About the service Springfield Cottage Residential Home is a residential care home providing accommodation and personal care for up to a maximum of 26 people in one adapted building. The service specialises in providing care for older people and people with dementia. There were 25 people living in the home at the time of the inspection.
People’s experience of using this service and what we found
We found shortfalls across the operation of the home, including the management of risk and medicines, the environment, the application of the Mental Capacity Act, the quality of the service and care provided and the governance and record keeping systems.
Staff understood how to protect people from harm or discrimination and had access to safeguarding adults’ procedures. Staff raised concerns about the staffing levels and we noted there were times when the lounge area was unsupervised. We were assured the deployment of staff will be considered. There were appropriate arrangements for the recruitment of new staff. There were shortfalls in some people’s care plans and risks to people’s health safety and well-being had not always been assessed and recorded. Most areas of the home had a satisfactory standard of cleanliness; however, we observed some shortfalls in people’s bedrooms. Medicines were not always managed safely.
People were not always appropriately supported during mealtimes. We noted people were served meat which was very difficult to eat. We also observed the full meal service could not be completed because there was a shortage of plates. New auditing systems were introduced to minimise a reoccurrence of this situation. People were not always supported to have maximum choice and control of their lives and staff were not always aware of the least restrictive way of care; there were policies and systems in the service to support staff. We found there were no supporting care plans in relation to Deprivation of Liberty Safeguards (DoLS) and applications had not always been made when the DoLS authorisations had expired.
There were limited adaptations to the environment to support people’s needs. 11 people were unable to have a bath or shower due to the lack of suitable facilities. The provider assured us a new wet room would be installed. Staff had access to the provider’s online training which was refreshed at regular intervals. An agency worker new to the home had not had an induction or introduction to the home, so they may not have been aware of the safety procedures. People were supported to access healthcare services.
People told us the staff were caring and kind. However, people were provided with limited opportunities to express their views and there was no evidence of people being involved in the care planning process. People’s dignity was not always promoted and maintained. We observed people’s bedrooms were not always well presented and the laundry was disorganised. We received information following the inspection, to assure us this situation was being addressed and the laundry room had been tidied.
People’s care was not always planned to meet their needs and preferences. Many of the care plans had not been reviewed and updated and lacked important information about people’s care. The management team were in the process of updating all the care plans. There were limited opportunities for people to participate in activities.

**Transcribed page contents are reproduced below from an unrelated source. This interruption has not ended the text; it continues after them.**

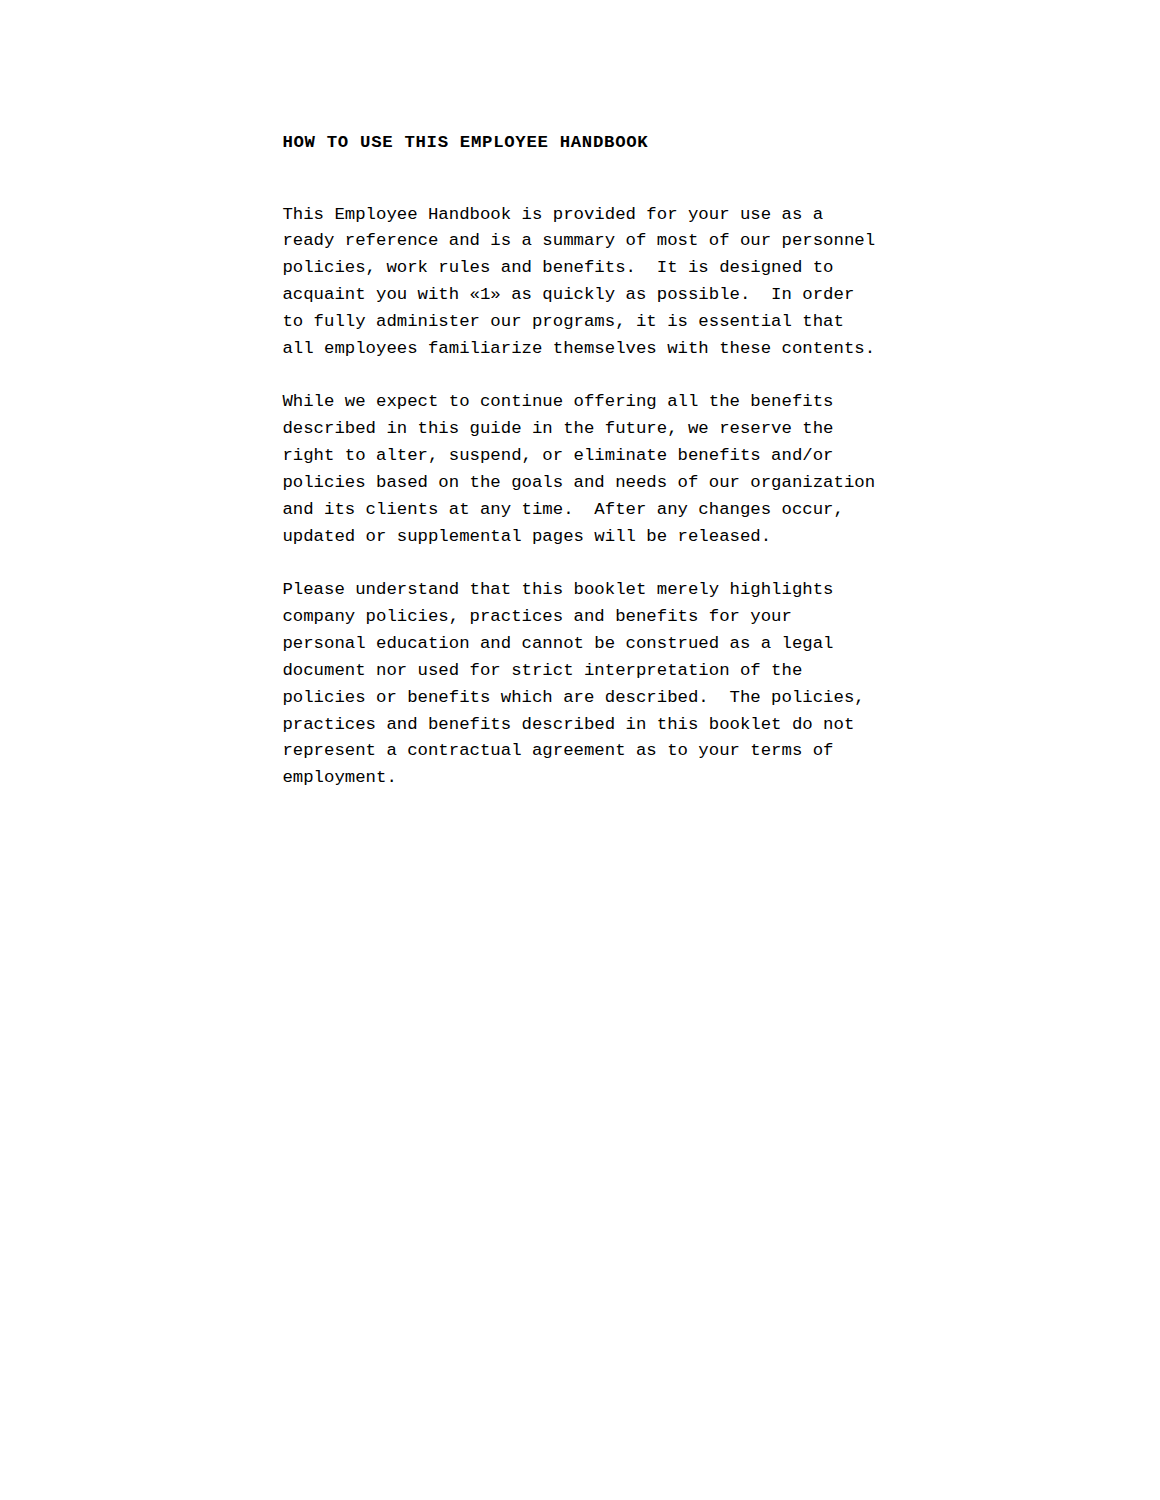HOW TO USE THIS EMPLOYEE HANDBOOK
This Employee Handbook is provided for your use as a ready reference and is a summary of most of our personnel policies, work rules and benefits. It is designed to acquaint you with «1» as quickly as possible. In order to fully administer our programs, it is essential that all employees familiarize themselves with these contents.
While we expect to continue offering all the benefits described in this guide in the future, we reserve the right to alter, suspend, or eliminate benefits and/or policies based on the goals and needs of our organization and its clients at any time. After any changes occur, updated or supplemental pages will be released.
Please understand that this booklet merely highlights company policies, practices and benefits for your personal education and cannot be construed as a legal document nor used for strict interpretation of the policies or benefits which are described. The policies, practices and benefits described in this booklet do not represent a contractual agreement as to your terms of employment.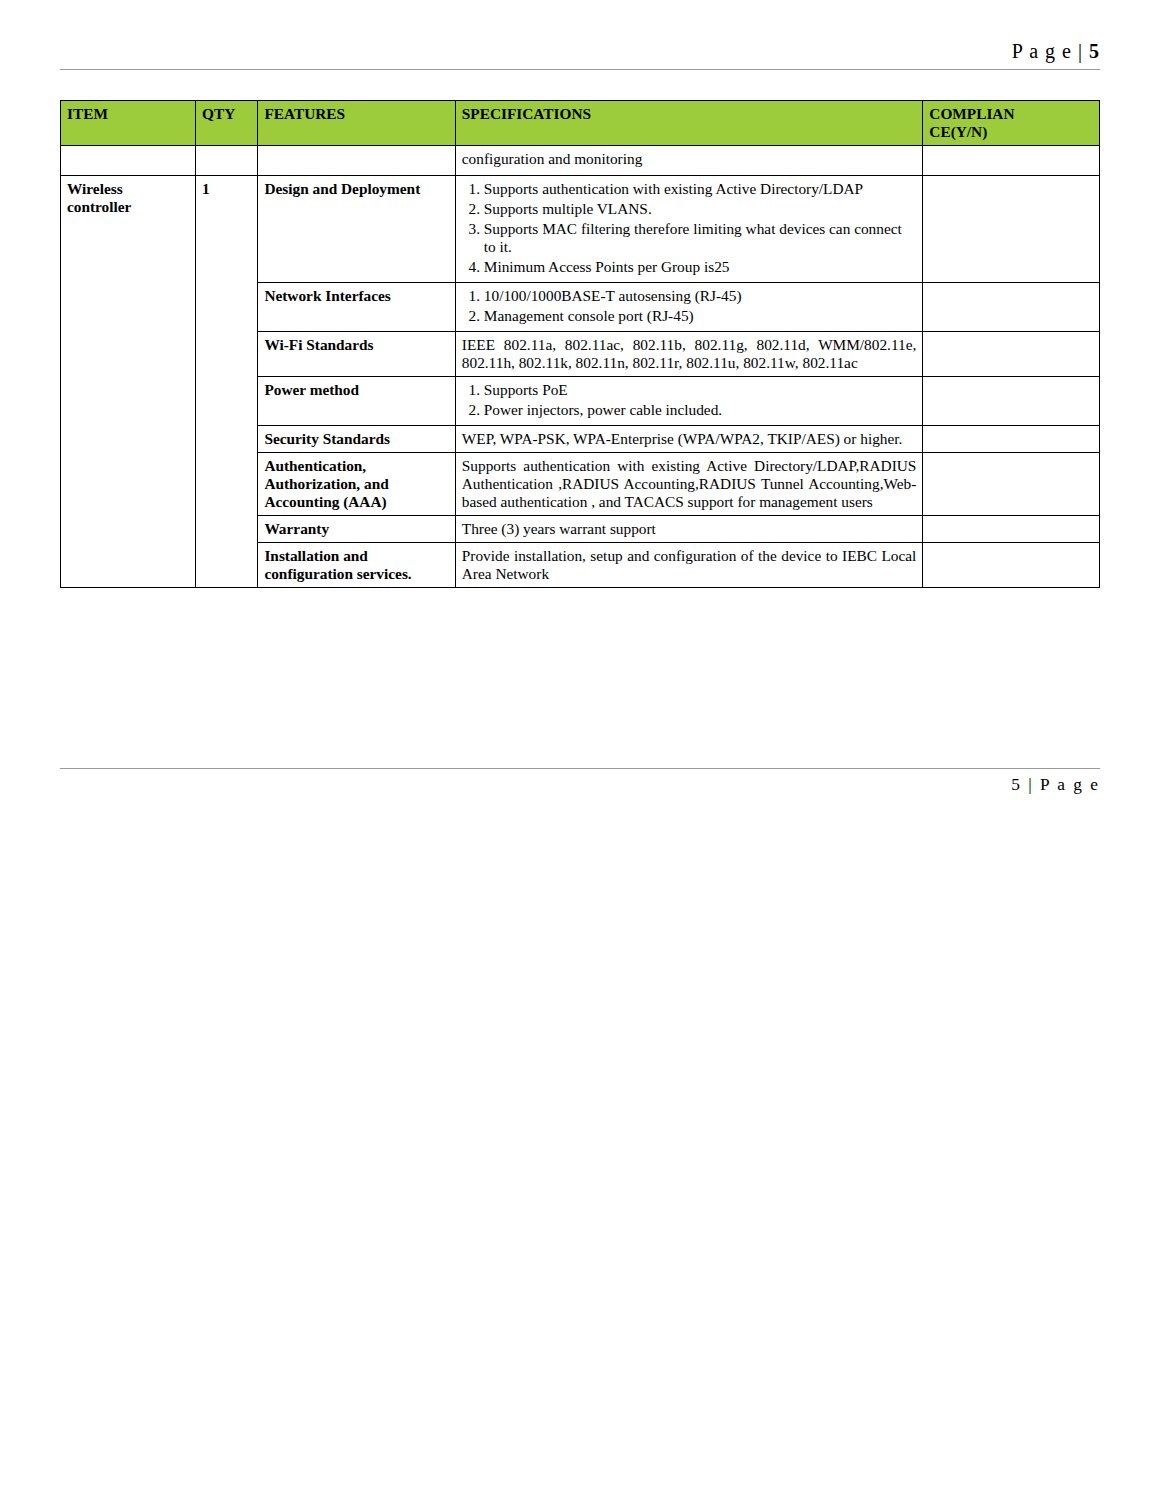P a g e | 5
| ITEM | QTY | FEATURES | SPECIFICATIONS | COMPLIAN CE(Y/N) |
| --- | --- | --- | --- | --- |
| | | | configuration and monitoring | |
| Wireless controller | 1 | Design and Deployment | Supports authentication with existing Active Directory/LDAP Supports multiple VLANS. Supports MAC filtering therefore limiting what devices can connect to it. Minimum Access Points per Group is25 | |
| Network Interfaces | 10/100/1000BASE-T autosensing (RJ-45) Management console port (RJ-45) | |
| Wi-Fi Standards | IEEE 802.11a, 802.11ac, 802.11b, 802.11g, 802.11d, WMM/802.11e, 802.11h, 802.11k, 802.11n, 802.11r, 802.11u, 802.11w, 802.11ac | |
| Power method | Supports PoE Power injectors, power cable included. | |
| Security Standards | WEP, WPA-PSK, WPA-Enterprise (WPA/WPA2, TKIP/AES) or higher. | |
| Authentication, Authorization, and Accounting (AAA) | Supports authentication with existing Active Directory/LDAP,RADIUS Authentication ,RADIUS Accounting,RADIUS Tunnel Accounting,Web-based authentication , and TACACS support for management users | |
| Warranty | Three (3) years warrant support | |
| Installation and configuration services. | Provide installation, setup and configuration of the device to IEBC Local Area Network | |
5 | P a g e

Whilst the provider had a schedule of audits and auditing tools, most audits had not been completed since May 2022. This meant there had been no effective systems to monitor and improve the quality of the service and shortfalls identified during the inspection had not been identified and addressed. We also found there were no completed provider audits or oversight reports. People were given limited opportunities to express their views. Whilst a satisfaction survey had been carried out, there was no evidence of any residents’ meeting during 2022.
The manager and deputy manager were new to their roles. They were committed to making improvements to the service and had plans to improve people’s quality of life and the standards in the home. Following the inspection, the provider sent us an action plan in response to the findings along with additional supporting information. We will check any improvements on our next inspection of the home.
For more details, please see the full report which is on the CQC website at www.cqc.org.uk
Rating at the last inspection
The last rating for this service was requires improvement (published 5 March 2020). The service remains rated requires improvement. This service has been rated requires improvement for the last four consecutive inspections.
Why we inspected
The inspection was prompted in part due to concerns received about the management of staff, staff training, person centred care, the management of medicines, the environment and the management of the home. A decision was made for us to inspect and examine those risks.
We also followed up on the 4 recommendations made at the last inspection, in respect to the management of medicines, the application of the MCA, documentation in relation to end of life care and the development of the governance systems.
We have found evidence the provider needs to make improvements. You can see what action we have asked the provider to take at the end of this full report.
We looked at infection prevention and control measures under the Safe key question. We look at this in all care home inspections even if no concerns or risks have been identified. This is to provide assurance that the service can respond to COVID-19 and other infection outbreaks effectively.
Enforcement and Recommendations
We are mindful of the impact of the COVID-19 pandemic on our regulatory function. This meant we took account of the exceptional circumstances arising as a result of the COVID-19 pandemic when considering what enforcement action was necessary and proportionate to keep people safe as a result of this inspection. We will continue to monitor the service and will take further action if needed.
We have identified breaches in relation to the management of risks and medicines, the facilities and equipment, the application of the Mental Capacity Act and the governance and record keeping systems. We also made recommendations about ensuring people are given opportunities to participate in activities. Please see the action we have told the provider to take at the end of this report.
Follow up
We will request an action plan from the provider to understand what they will do to improve the standards of quality and safety. We will work alongside the provider and local authority to monitor progress. We will continue to monitor information we receive about the service, which will help inform when we next inspect.